The appeal was mounted by several bereaved victims after a Belfast High Court judge ruled that the Independent Commission for Reconciliation and Information Recovery (ICRIR) was both independent and capable of conducting human rights-compliant investigations.
The High Court in Belfast backed the independence of the commission in a judicial review case taken against the last UK government’s contentious legacy laws.
Another appeal against a different element of the same February judgment – mounted by the Government – seeks to clarify the legal implications of a commitment contained within the post-Brexit Windsor Framework.
The framework commits to protect the human rights entitlements provided for in the Good Friday peace agreement.
The High Court found that the Legacy Act breached that commitment.
The ICRIR was set up in May under the Legacy Act.
Many families who lost loved ones during the conflict claim the commission lacks the teeth and independence to properly re-examine their cases.
One of the most controversial provisions of the Act was the offer of a form of conditional immunity to perpetrators of Troubles crimes who agreed to co-operate with the new truth recovery commission.
The UK Labour government has already committed to repeal the immunity provision and also the Act’s ban on civil cases and inquests related to Troubles incidents.
It has, however, pledged to retain the ICRIR.

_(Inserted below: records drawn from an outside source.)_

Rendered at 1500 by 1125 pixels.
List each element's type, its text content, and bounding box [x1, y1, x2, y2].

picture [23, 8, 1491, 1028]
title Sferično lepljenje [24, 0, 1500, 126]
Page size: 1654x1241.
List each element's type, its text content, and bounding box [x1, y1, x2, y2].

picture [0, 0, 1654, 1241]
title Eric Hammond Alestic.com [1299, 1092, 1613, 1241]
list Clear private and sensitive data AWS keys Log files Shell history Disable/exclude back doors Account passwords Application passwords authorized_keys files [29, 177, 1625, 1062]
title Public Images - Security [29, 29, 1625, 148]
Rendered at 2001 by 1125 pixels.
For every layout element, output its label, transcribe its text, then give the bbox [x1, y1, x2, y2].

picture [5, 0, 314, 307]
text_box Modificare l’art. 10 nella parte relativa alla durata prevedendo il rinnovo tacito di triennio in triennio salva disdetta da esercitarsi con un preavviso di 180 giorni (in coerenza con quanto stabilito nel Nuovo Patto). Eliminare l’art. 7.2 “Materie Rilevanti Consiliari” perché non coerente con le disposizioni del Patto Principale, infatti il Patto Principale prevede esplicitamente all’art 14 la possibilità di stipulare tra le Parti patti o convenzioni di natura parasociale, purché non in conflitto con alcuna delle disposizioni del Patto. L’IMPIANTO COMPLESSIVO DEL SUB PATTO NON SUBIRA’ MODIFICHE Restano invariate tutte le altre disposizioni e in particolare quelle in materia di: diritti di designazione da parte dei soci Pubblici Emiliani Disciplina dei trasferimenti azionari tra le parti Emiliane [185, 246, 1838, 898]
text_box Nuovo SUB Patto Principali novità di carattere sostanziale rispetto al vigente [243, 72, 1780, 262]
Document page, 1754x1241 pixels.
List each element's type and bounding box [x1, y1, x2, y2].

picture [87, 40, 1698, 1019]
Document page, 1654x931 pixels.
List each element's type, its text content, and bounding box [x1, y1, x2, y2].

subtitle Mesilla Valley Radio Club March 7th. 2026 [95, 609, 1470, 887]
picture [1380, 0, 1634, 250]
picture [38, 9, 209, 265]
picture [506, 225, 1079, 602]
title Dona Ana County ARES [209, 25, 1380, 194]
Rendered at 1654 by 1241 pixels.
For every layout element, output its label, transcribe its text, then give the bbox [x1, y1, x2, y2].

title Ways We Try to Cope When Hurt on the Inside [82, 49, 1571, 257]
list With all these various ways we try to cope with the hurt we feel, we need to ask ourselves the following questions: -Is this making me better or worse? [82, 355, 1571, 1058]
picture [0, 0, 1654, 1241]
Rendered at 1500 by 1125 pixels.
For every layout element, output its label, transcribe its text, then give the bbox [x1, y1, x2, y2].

In justifying the retention of the commission, the British government has cited February’s High Court judgment by Mr Justice Colton.
The Court of Appeal in Belfast heard the challenge against the judgment over five days in June.
The lead case among several victims taking the appeal was Martina Dillon, whose husband Seamus was shot dead by loyalists in Dungannon in 1997.
While Mr Justice Colton ruled that the commission was capable of independent investigations, he also declared several other elements of the Legacy Act incompatible with the European Convention on Human Rights.
Those elements included the offer of conditional immunity and the discontinuation of civil cases and inquests.
The Conservative government mounted an appeal against that aspect of the ruling, but the Labour government subsequently dropped that argument.
Mr Justice Colton also found that the Legacy Act breached elements of the UK and EU’s post-Brexit arrangements for Northern Ireland – the Windsor Framework.
Article 2 (1) of the framework states that the Government must ensure that various rights entitlements in Northern Ireland, which were enshrined following the Good Friday Agreement of 1998, cannot be diminished as a result of the UK leaving the EU.
The last government also appealed against the High Court judgment in relation to the finding on the Windsor Framework.
Labour decided to continue with that challenge.
Northern Secretary Hilary Benn said the appeal on that ground would bring clarity in relation to how the framework could potentially affect other UK government legislation in the future.